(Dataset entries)
=== Begin Enclosure ===

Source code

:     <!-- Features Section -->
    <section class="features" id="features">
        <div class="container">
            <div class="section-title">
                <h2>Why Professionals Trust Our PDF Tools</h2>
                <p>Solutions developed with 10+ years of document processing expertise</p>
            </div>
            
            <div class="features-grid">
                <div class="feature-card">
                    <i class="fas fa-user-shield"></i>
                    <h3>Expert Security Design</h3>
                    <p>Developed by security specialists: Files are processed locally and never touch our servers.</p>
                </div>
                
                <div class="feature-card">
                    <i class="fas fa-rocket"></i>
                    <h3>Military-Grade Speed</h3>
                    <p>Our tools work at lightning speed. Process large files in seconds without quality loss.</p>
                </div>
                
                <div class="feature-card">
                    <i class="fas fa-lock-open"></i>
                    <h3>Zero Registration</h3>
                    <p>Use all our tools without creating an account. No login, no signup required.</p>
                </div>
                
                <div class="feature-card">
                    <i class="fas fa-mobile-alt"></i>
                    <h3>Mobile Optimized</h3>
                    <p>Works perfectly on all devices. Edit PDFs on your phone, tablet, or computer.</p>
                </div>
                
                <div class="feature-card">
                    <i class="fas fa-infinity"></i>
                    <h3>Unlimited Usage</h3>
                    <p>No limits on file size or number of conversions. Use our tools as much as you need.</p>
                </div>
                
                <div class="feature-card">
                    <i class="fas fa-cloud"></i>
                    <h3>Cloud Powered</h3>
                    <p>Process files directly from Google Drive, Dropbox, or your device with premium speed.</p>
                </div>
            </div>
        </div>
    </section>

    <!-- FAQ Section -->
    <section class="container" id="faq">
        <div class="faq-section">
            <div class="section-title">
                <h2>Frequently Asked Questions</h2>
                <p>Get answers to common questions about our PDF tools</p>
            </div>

=== End Enclosure ===

Brief: An exact transcript of all the records is the expected result.

Expected output:
Source code

:     <!-- Features Section -->
    <section class="features" id="features">
        <div class="container">
            <div class="section-title">
                <h2>Why Professionals Trust Our PDF Tools</h2>
                <p>Solutions developed with 10+ years of document processing expertise</p>
            </div>
            
            <div class="features-grid">
                <div class="feature-card">
                    <i class="fas fa-user-shield"></i>
                    <h3>Expert Security Design</h3>
                    <p>Developed by security specialists: Files are processed locally and never touch our servers.</p>
                </div>
                
                <div class="feature-card">
                    <i class="fas fa-rocket"></i>
                    <h3>Military-Grade Speed</h3>
                    <p>Our tools work at lightning speed. Process large files in seconds without quality loss.</p>
                </div>
                
                <div class="feature-card">
                    <i class="fas fa-lock-open"></i>
                    <h3>Zero Registration</h3>
                    <p>Use all our tools without creating an account. No login, no signup required.</p>
                </div>
                
                <div class="feature-card">
                    <i class="fas fa-mobile-alt"></i>
                    <h3>Mobile Optimized</h3>
                    <p>Works perfectly on all devices. Edit PDFs on your phone, tablet, or computer.</p>
                </div>
                
                <div class="feature-card">
                    <i class="fas fa-infinity"></i>
                    <h3>Unlimited Usage</h3>
                    <p>No limits on file size or number of conversions. Use our tools as much as you need.</p>
                </div>
                
                <div class="feature-card">
                    <i class="fas fa-cloud"></i>
                    <h3>Cloud Powered</h3>
                    <p>Process files directly from Google Drive, Dropbox, or your device with premium speed.</p>
                </div>
            </div>
        </div>
    </section>

    <!-- FAQ Section -->
    <section class="container" id="faq">
        <div class="faq-section">
            <div class="section-title">
                <h2>Frequently Asked Questions</h2>
                <p>Get answers to common questions about our PDF tools</p>
            </div>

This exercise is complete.